**Your instructions**. All lines from the one containing "c. Difficulty/irregular sleeping" to the end of the data below are to be returned exactly, both ends included, with nothing added.

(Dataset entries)
BEGIN
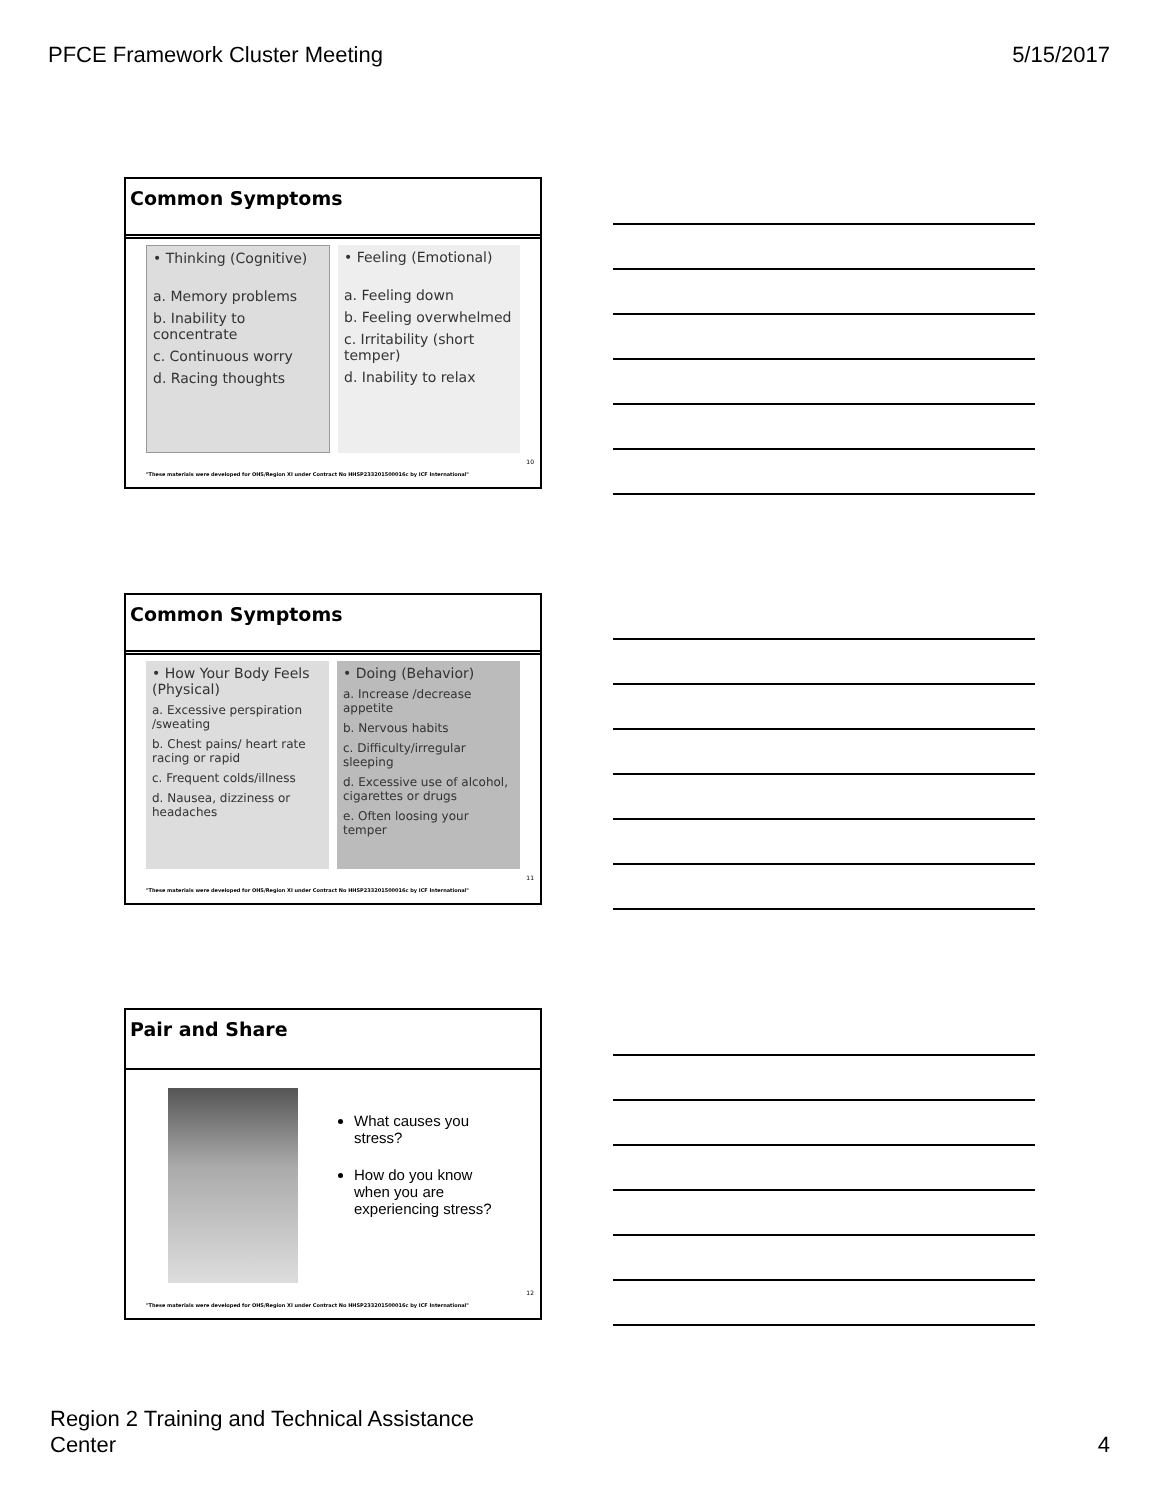PFCE Framework Cluster Meeting 5/15/2017
Common Symptoms
• Thinking (Cognitive)
a. Memory problems
b. Inability to concentrate
c. Continuous worry
d. Racing thoughts
• Feeling (Emotional)
a. Feeling down
b. Feeling overwhelmed
c. Irritability (short temper)
d. Inability to relax
10
"These materials were developed for OHS/Region XI under Contract No HHSP233201500016c by ICF International"
Common Symptoms
• How Your Body Feels (Physical)
a. Excessive perspiration /sweating
b. Chest pains/ heart rate racing or rapid
c. Frequent colds/illness
d. Nausea, dizziness or headaches
• Doing (Behavior)
a. Increase /decrease appetite
b. Nervous habits
c. Difficulty/irregular sleeping
d. Excessive use of alcohol, cigarettes or drugs
e. Often loosing your temper
11
"These materials were developed for OHS/Region XI under Contract No HHSP233201500016c by ICF International"
Pair and Share
What causes you stress?
How do you know when you are experiencing stress?
12
"These materials were developed for OHS/Region XI under Contract No HHSP233201500016c by ICF International"
Region 2 Training and Technical Assistance
Center 4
END
**Answer to this task**.
c. Difficulty/irregular sleeping
d. Excessive use of alcohol, cigarettes or drugs
e. Often loosing your temper
11
"These materials were developed for OHS/Region XI under Contract No HHSP233201500016c by ICF International"
Pair and Share
What causes you stress?
How do you know when you are experiencing stress?
12
"These materials were developed for OHS/Region XI under Contract No HHSP233201500016c by ICF International"
Region 2 Training and Technical Assistance
Center 4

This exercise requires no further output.